Com as queixas frequentes dos usuários, a previsão do Governo Estadual é que a privatização resolva os principais problemas do sistema. Durante a campanha eleitoral, Doria defendeu a desestatização como forma de modernizar a frota – cujas embarcações são datadas das décadas de 1950 e 1960 –, reduzir o tempo nas filas e diminuir as tarifas. 

A concessão do serviço à iniciativa privada começou a ser desenhada em setembro passado. Na ocasião, a Assembleia Legislativa (Alesp) aprovou a extinção da Dersa, estatal de desenvolvimento rodoviário que esteve no centro de um escândalo de corrupção de governos tucanos e que também é responsável pelas travessias paulistas.

“O processo de desmonte da Dersa terá início após a Operação Verão (esquema montado pelo Governo do Estado para a temporada). Será de forma parcial e paulatina, de maneira que não tenha nenhuma descontinuidade nas operações das balsas”, destaca o secretário Machado Neto. 

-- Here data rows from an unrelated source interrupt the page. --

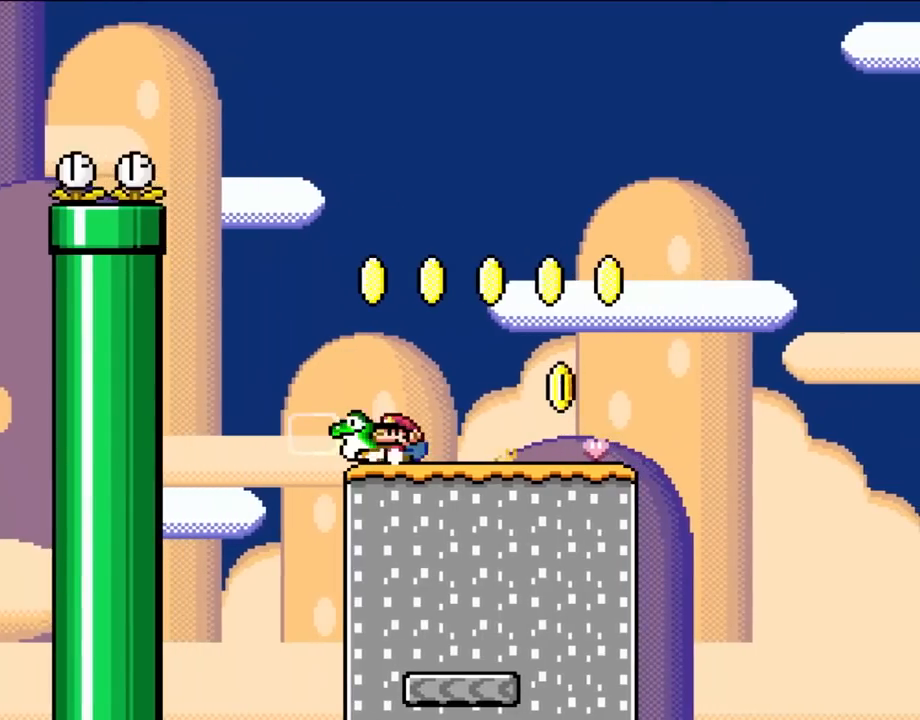
{"dt_ms": 500, "buttons": ["Y"], "events": [[167, "DPAD_LEFT", "up"], [350, "DPAD_LEFT", "down"], [500, "DPAD_LEFT", "up"]]}
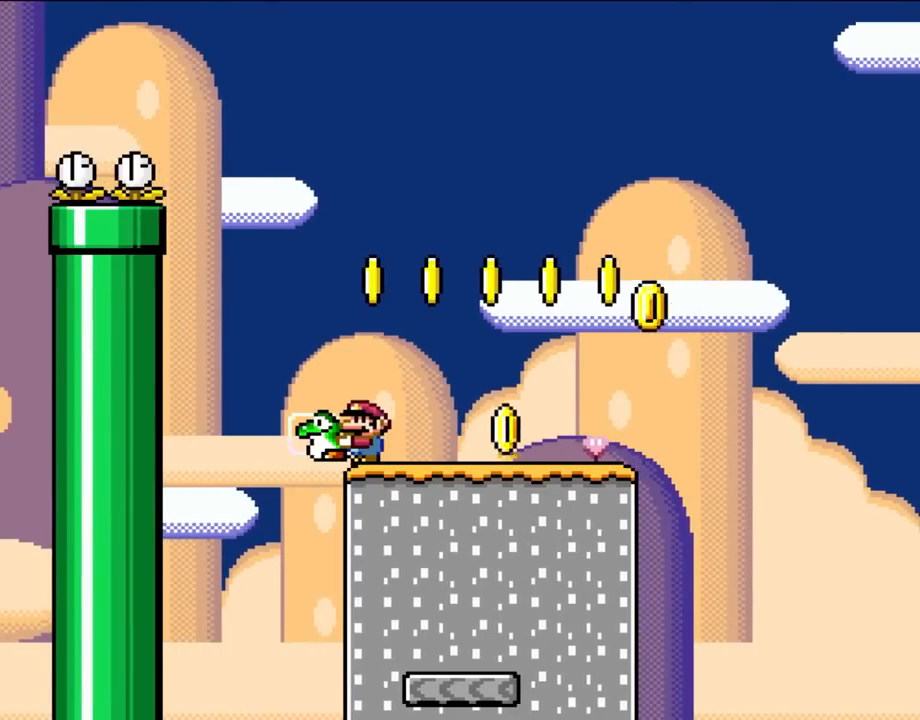
{"dt_ms": 500, "buttons": ["Y"], "events": []}
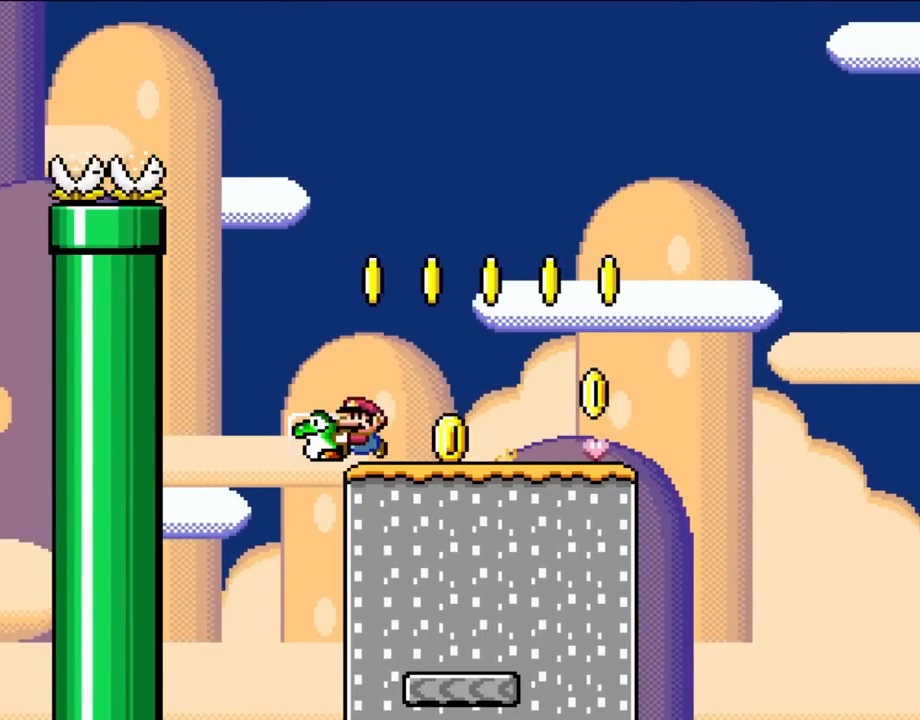
{"dt_ms": 500, "buttons": ["Y", "DPAD_LEFT"], "events": [[133, "DPAD_LEFT", "down"], [233, "DPAD_LEFT", "up"], [500, "DPAD_LEFT", "down"]]}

Em paralelo, o titular da pasta afirma ter dado aval para o andamento “da agenda da privatização”, com o início dos estudos para a modelagem econômica para a concessão. 

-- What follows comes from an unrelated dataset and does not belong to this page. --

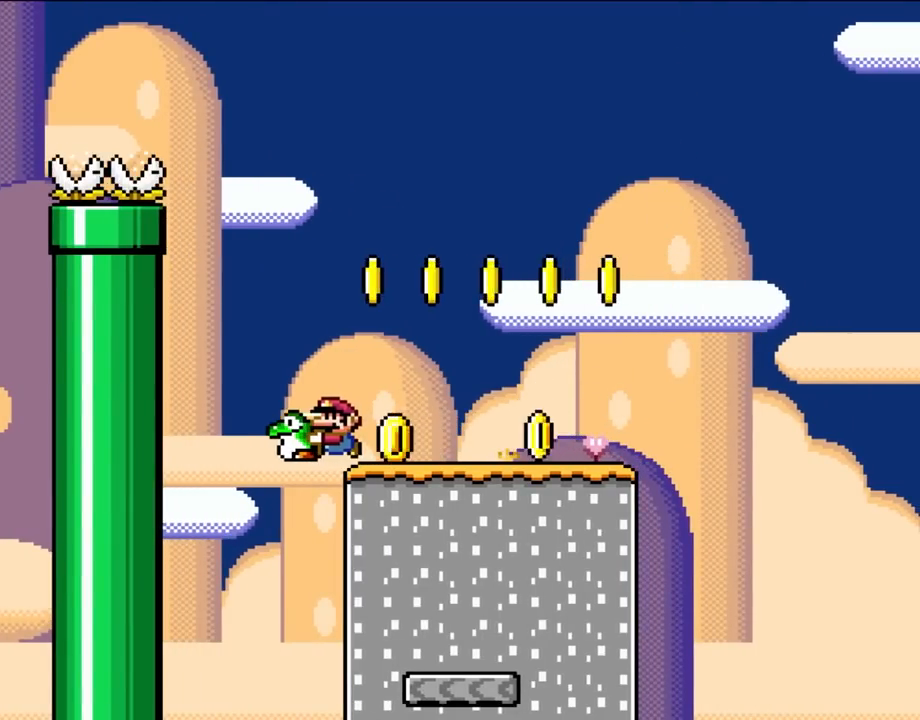
{"dt_ms": 500, "buttons": ["Y", "DPAD_RIGHT"], "events": [[267, "DPAD_LEFT", "up"], [433, "DPAD_RIGHT", "down"], [433, "DPAD_UP", "down"], [500, "DPAD_UP", "up"]]}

O secretário destaca que esse estudo vai nortear, por exemplo, se o atual sistema comporta mais de uma operadora ou se única empresa responderá pelos oito pontos de travessia. Antes de ser eleito, Doria defendia a abertura de espaço para concorrência com mais de uma empresa responsável por trecho.

“A maneira como vamos oferecer o fim do trabalho da Dersa será uma solução que vai trazer modernidade e novos investimentos”.

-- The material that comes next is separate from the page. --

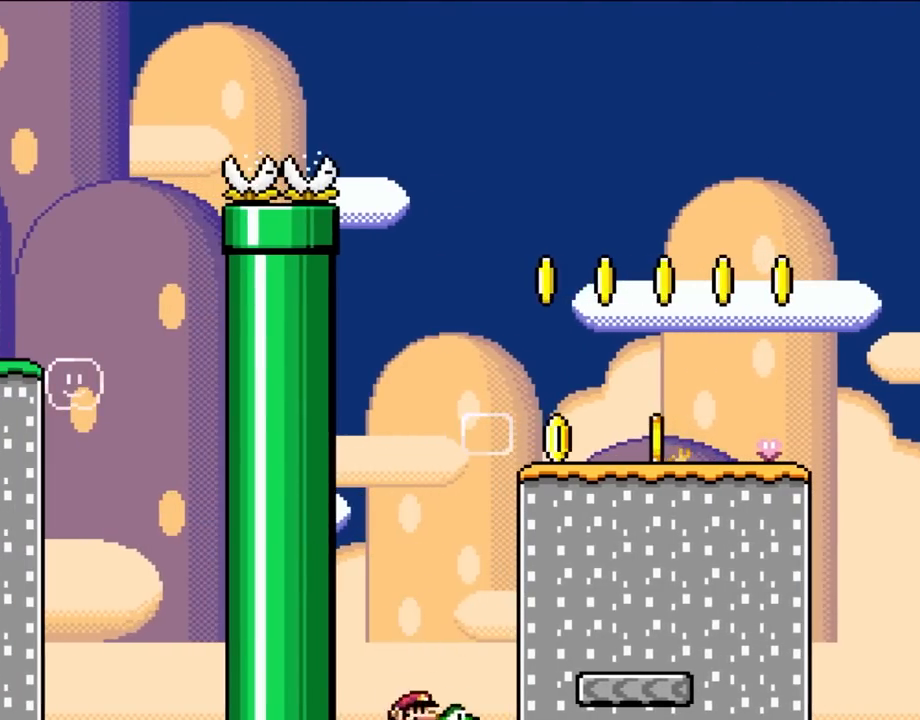
{"dt_ms": 500, "buttons": [], "events": [[167, "DPAD_RIGHT", "up"], [433, "Y", "up"]]}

Iniciativa privada terá que melhorar serviço

Segundo João Octaviano Machado Neto, um novo modelo de travessia é planejado com a concessão dos serviços. Entre as melhorias, ele destaca a instalação de novos atracadouros, ampliação de custeios para a manutenção, novos equipamentos (lanchas e balsas) e incremento nas operações de retaguarda. “Isso a privatização vai trazer. Os investimentos serão apurados na modelagem, que vai indicar as melhorias à performance do sistema”. 

O Estado considera que as travessias não são sustentáveis, por darem prejuízo aos cofres paulistas. Na justificativa enviada à Alesp, Machado Neto afirmou que a Dersa estava “em vias de ser caracterizada como empresa estatal dependente”, por ter que receber R$ 50 milhões anuais do Governo Estadual para pagar despesas.

Em 2018, a empresa obteve lucro de R$ 29 milhões, embora registrasse prejuízo acumulado de R$ 435 milhões. As travessias são apenas um dos braços da Dersa, que foi criada no final dos anos 1960 para operar a construção da Rodovia dos Imigrantes. Também intermediou a implantação da Rodovia dos Bandeirantes e trechos do Rodoanel.